This project consists of the following services orchestrated by Docker Compose:

  • db: A PostgreSQL container housing the academico_db database with filtered tables from "Acadêmico" and the consulta, and demanda schemas.
  • ruby: A Ruby service to load the DB schema from "Acadêmico" in academico_db setup.
  • rabbitMQ: A messaging and queuing service for data synchronization and command execution.
  • python: A service consuming RabbitMQ queues for syncing academico_db and running SQL scripts.
  • api: A FastAPI providing queries exclusively to the demanda and consulta schemas.
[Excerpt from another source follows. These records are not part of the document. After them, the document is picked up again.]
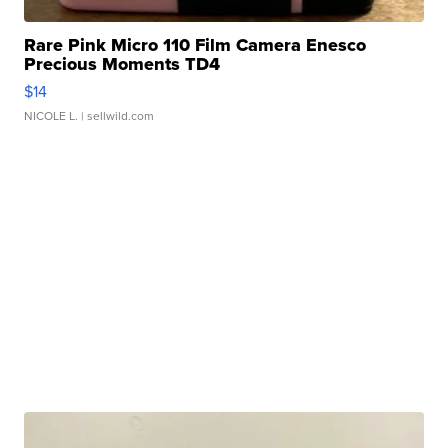
Rare Pink Micro 110 Film Camera Enesco
Precious Moments TD4
$14
NICOLE L.
| sellwild.com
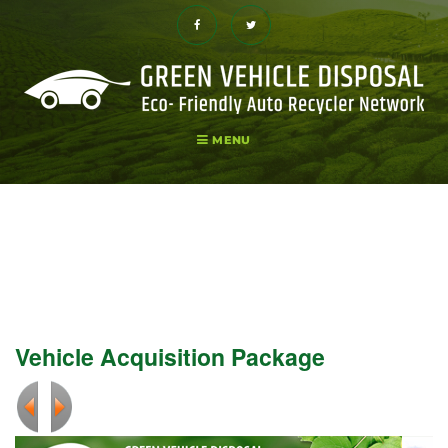
Skip
to
content
Facebook
Twitter
MENU
Vehicle Acquisition Package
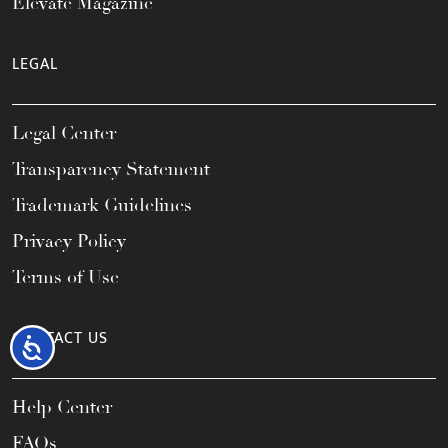
Elevate Magazine
LEGAL
Legal Center
Transparency Statement
Trademark Guidelines
Privacy Policy
Terms of Use
CONTACT US
Accessibility
Help Center
FAQs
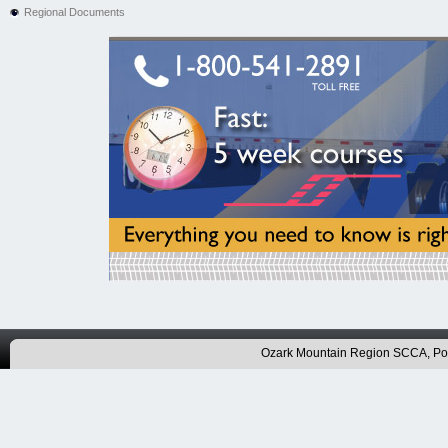
Regional Documents
Ozark Mountain Region SCCA, P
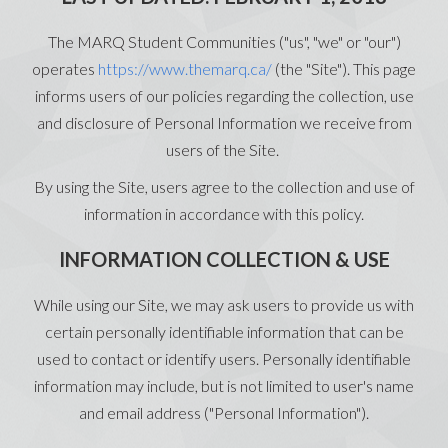
The MARQ Student Communities ("us", "we" or "our")
operates
https://www.themarq.ca/
(the "Site"). This page
informs users of our policies regarding the collection, use
and disclosure of Personal Information we receive from
users of the Site.
By using the Site, users agree to the collection and use of
information in accordance with this policy.
INFORMATION COLLECTION & USE
While using our Site, we may ask users to provide us with
certain personally identifiable information that can be
used to contact or identify users. Personally identifiable
information may include, but is not limited to user's name
and email address ("Personal Information").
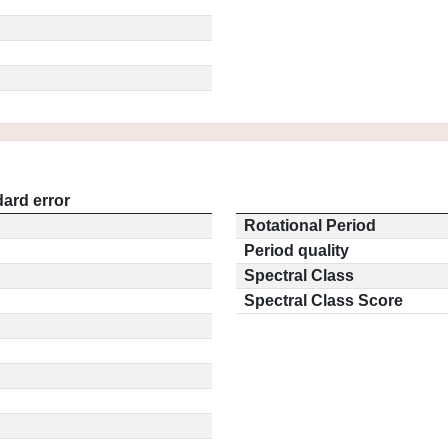
ard error
Rotational Period
Period quality
Spectral Class
Spectral Class Score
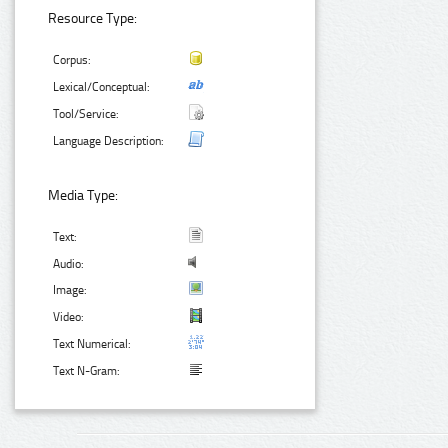
Resource Type:
Corpus:
Lexical/Conceptual:
Tool/Service:
Language Description:
Media Type:
Text:
Audio:
Image:
Video:
Text Numerical:
Text N-Gram:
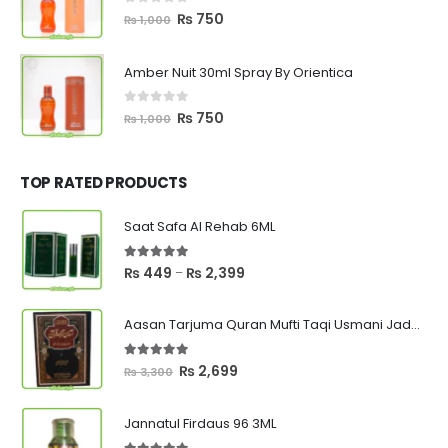
0
out of 5
Original
Current
₨
750
₨
1,000
price
price
was:
is:
Amber Nuit 30ml Spray By Orientica
₨ 1,000.
₨ 750.
0
out of 5
Original
Current
₨
750
₨
1,000
price
price
was:
is:
₨ 1,000.
₨ 750.
TOP RATED PRODUCTS
Saat Safa Al Rehab 6ML
5.00
out of 5
Price
₨
449
₨
2,399
–
range:
₨ 449
Aasan Tarjuma Quran Mufti Taqi Usmani Jadeed Edition
through
₨ 2,399
5.00
out of 5
Original
Current
₨
2,699
₨
3,300
price
price
was:
is:
Jannatul Firdaus 96 3ML
₨ 3,300.
₨ 2,699.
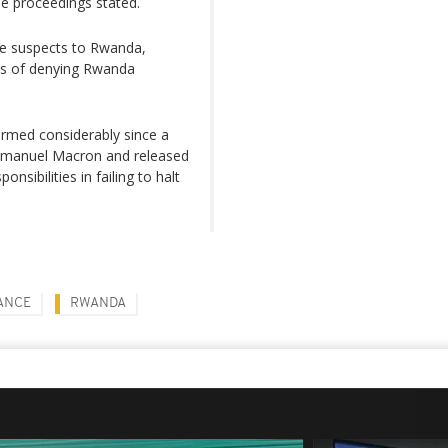
he proceedings stated.
ite suspects to Rwanda,
is of denying Rwanda
rmed considerably since a
Emmanuel Macron and released
sibilities in failing to halt
ANCE
RWANDA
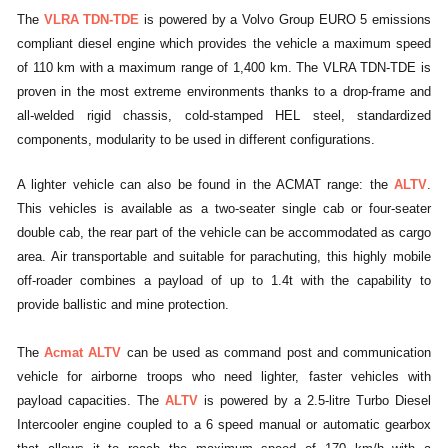
The
VLRA TDN-TDE
is powered by a Volvo Group EURO 5 emissions
compliant diesel engine which provides the vehicle a maximum speed
of 110 km with a maximum range of 1,400 km. The VLRA TDN-TDE is
proven in the most extreme environments thanks to a drop-frame and
all-welded rigid chassis, cold-stamped HEL steel, standardized
components, modularity to be used in different configurations.
A lighter vehicle can also be found in the ACMAT range: the
ALTV
.
This vehicles is available as a two-seater single cab or four-seater
double cab, the rear part of the vehicle can be accommodated as cargo
area. Air transportable and suitable for parachuting, this highly mobile
off-roader combines a payload of up to 1.4t with the capability to
provide ballistic and mine protection.
The
Acmat ALTV
can be used as command post and communication
vehicle for airborne troops who need lighter, faster vehicles with
payload capacities. The
ALTV
is powered by a 2.5-litre Turbo Diesel
Intercooler engine coupled to a 6 speed manual or automatic gearbox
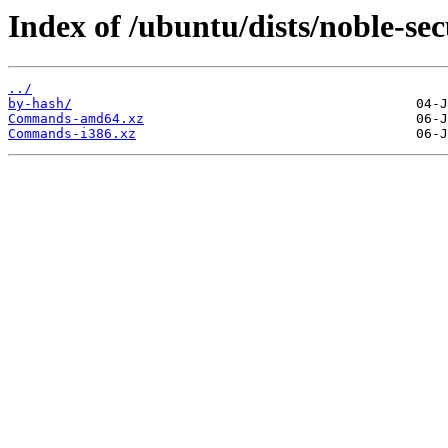
Index of /ubuntu/dists/noble-sec
../
by-hash/
Commands-amd64.xz
Commands-i386.xz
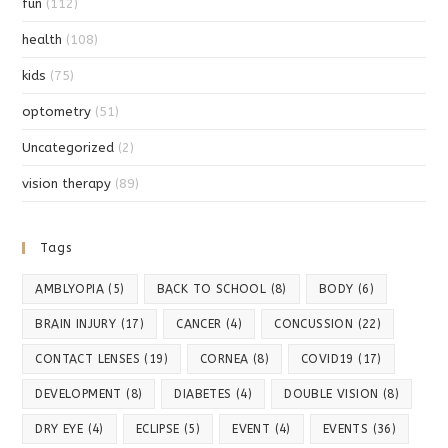
fun
(112)
health
(108)
kids
(75)
optometry
(51)
Uncategorized
(2)
vision therapy
(89)
Tags
AMBLYOPIA
(5)
BACK TO SCHOOL
(8)
BODY
(6)
BRAIN INJURY
(17)
CANCER
(4)
CONCUSSION
(22)
CONTACT LENSES
(19)
CORNEA
(8)
COVID19
(17)
DEVELOPMENT
(8)
DIABETES
(4)
DOUBLE VISION
(8)
DRY EYE
(4)
ECLIPSE
(5)
EVENT
(4)
EVENTS
(36)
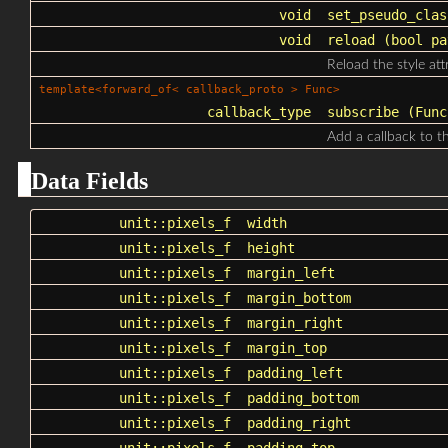
void
set_pseudo_clas
void
reload
(bool pa
Reload the style at
template<forward_of< callback_proto > Func>
callback_type
subscribe
(Func 
Add a callback to th
Data Fields
unit::pixels_f
width
unit::pixels_f
height
unit::pixels_f
margin_left
unit::pixels_f
margin_bottom
unit::pixels_f
margin_right
unit::pixels_f
margin_top
unit::pixels_f
padding_left
unit::pixels_f
padding_bottom
unit::pixels_f
padding_right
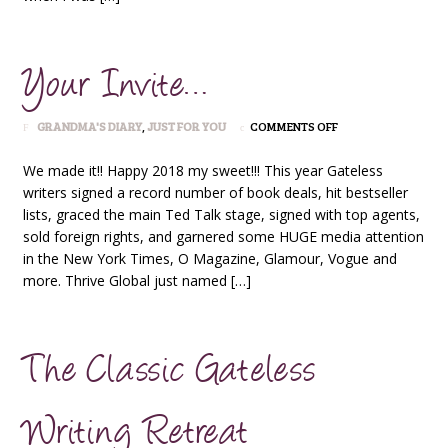
Your Invite…
ON
GRANDMA'S DIARY
,
JUST FOR YOU
COMMENTS OFF
YOUR
INVITE…
We made it!! Happy 2018 my sweet!!! This year Gateless
writers signed a record number of book deals, hit bestseller
lists, graced the main Ted Talk stage, signed with top agents,
sold foreign rights, and garnered some HUGE media attention
in the New York Times, O Magazine, Glamour, Vogue and
more. Thrive Global just named […]
The Classic Gateless
Writing Retreat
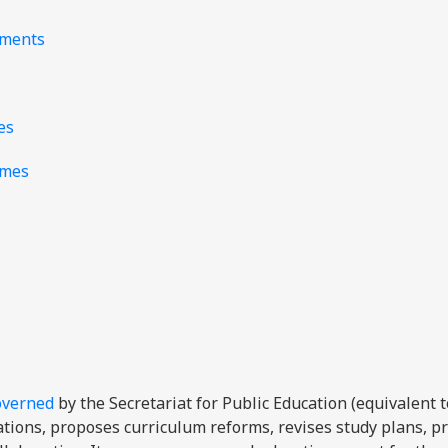
nments
es
mmes
overned
by the Secretariat for Public Education (equivalent t
ations, proposes curriculum reforms, revises study plans, 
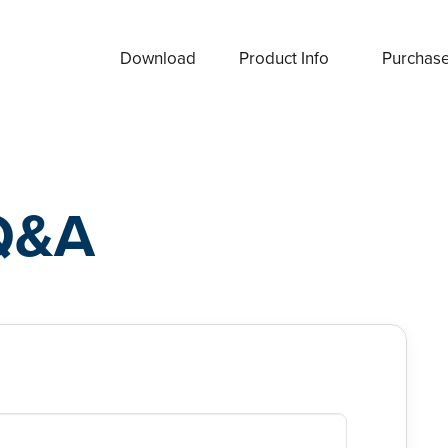
Download
Product Info
Purchas
Q&A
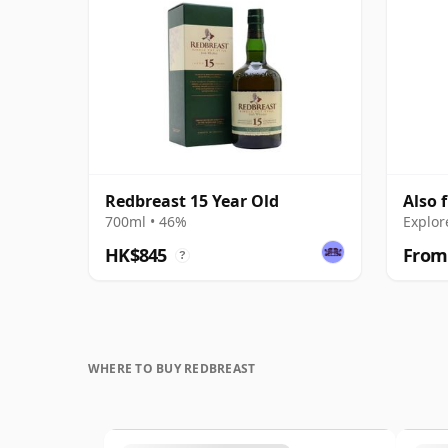
Redbreast 15 Year Old
Also 
700ml • 46%
Explor
HK$845
From
?
WHERE TO BUY REDBREAST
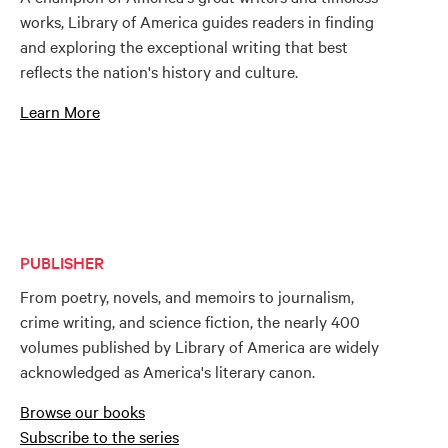
works, Library of America guides readers in finding
and exploring the exceptional writing that best
reflects the nation's history and culture.
Learn More
PUBLISHER
From poetry, novels, and memoirs to journalism,
crime writing, and science fiction, the nearly 400
volumes published by Library of America are widely
acknowledged as America's literary canon.
Browse our books
Subscribe to the series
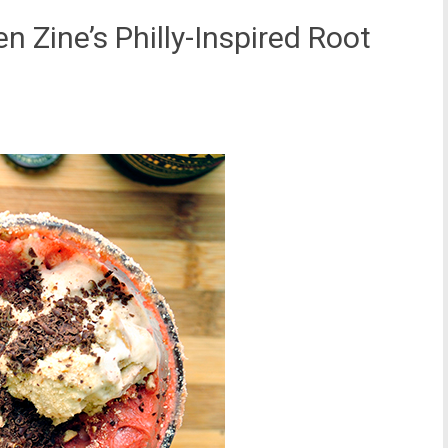
n Zine’s Philly-Inspired Root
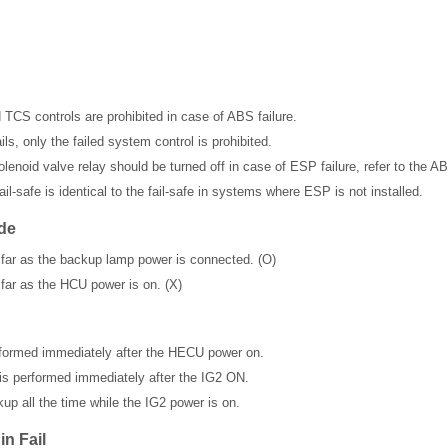
 TCS controls are prohibited in case of ABS failure.
, only the failed system control is prohibited.
enoid valve relay should be turned off in case of ESP failure, refer to the AB
il-safe is identical to the fail-safe in systems where ESP is not installed.
de
 far as the backup lamp power is connected. (O)
 far as the HCU power is on. (X)
erformed immediately after the HECU power on.
is performed immediately after the IG2 ON.
up all the time while the IG2 power is on.
n Fail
From this API future data products can be built such as dashboards and facilities to course coordinators.

Folder Structure

.
├── api
│   ├── app
│   │   ├── __init__.py
│   │   └── main.py
│   ├── requirements.txt
│   └── Dockerfile
│
├── db
│   ├── data
│   ├── scripts
│   └── Dockerfile
│
├── docs
│   └── ...
│
├── off_the_rails
│   ├── app
│   │   ├── db
│   │   │   ├── config.yml
│   │  ...  └── schema.rb
│   └── Dockerfile
│
├── python
│   ├── app
│   │   ├── __init__.py
│   │   │   
│   │   ├── data_ingestion
│   │   │   ├── __init__.py
│   │   │   ├── consumer.py
│   │   │   ├── database.py
│   │   │   ├── manager.py
│   │   │   ├── run_sql_scripts.py
│   │   │   └── sync_academico_db.py
│   │   │   
│   │   ├── sql_scripts
│   │   │   ├── consulta_from_academico.sql
│   │   │   └── demanda_from_consulta.sql
│   │   │   
│   │   ├── tests
│   │   │   ├── __init__.py
│   │   │   ├── insert_mock_data.sql
│   │   │   ├── test_manager.py
│   │   │   ├── test_run_sql_scripts.sql
│   │   │   ├── test_scripts.sql
│   │   │   └── test_sync_academico_db.py
│   │   └── requirements.txt
│   └── Dockerfile
│
├── docker-compose.yml
└── README.md
├── notebook.ipynb